Task: Set down each record that follows exactly. Drop the images.

[Camera calibration parameters]
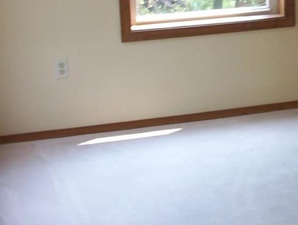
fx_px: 785
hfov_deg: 20.6
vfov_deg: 15.8
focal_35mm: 91
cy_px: -21
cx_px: 318
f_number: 4.5
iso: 100
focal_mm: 6
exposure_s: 1/53.4
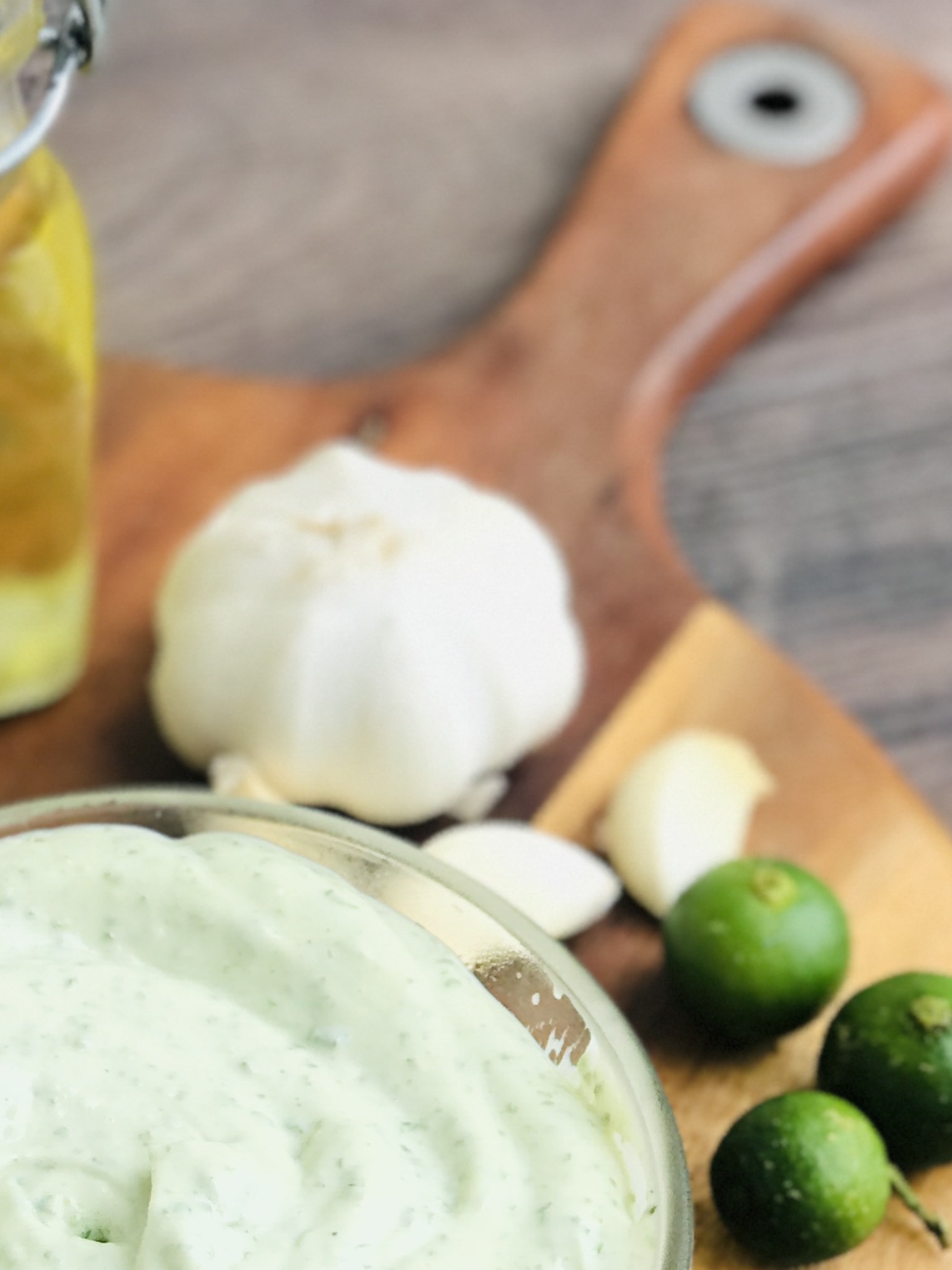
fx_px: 5535
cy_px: 1003
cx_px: -275
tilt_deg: -49.4
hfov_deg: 9.7
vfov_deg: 13.0
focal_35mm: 151
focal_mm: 6.6
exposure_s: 1/121
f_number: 2.8
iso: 20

Reply:
fx_px: 785
hfov_deg: 20.6
vfov_deg: 15.8
focal_35mm: 91
cy_px: -21
cx_px: 318
f_number: 4.5
iso: 100
focal_mm: 6
exposure_s: 1/53.4
fx_px: 5535
cy_px: 1003
cx_px: -275
tilt_deg: -49.4
hfov_deg: 9.7
vfov_deg: 13.0
focal_35mm: 151
focal_mm: 6.6
exposure_s: 1/121
f_number: 2.8
iso: 20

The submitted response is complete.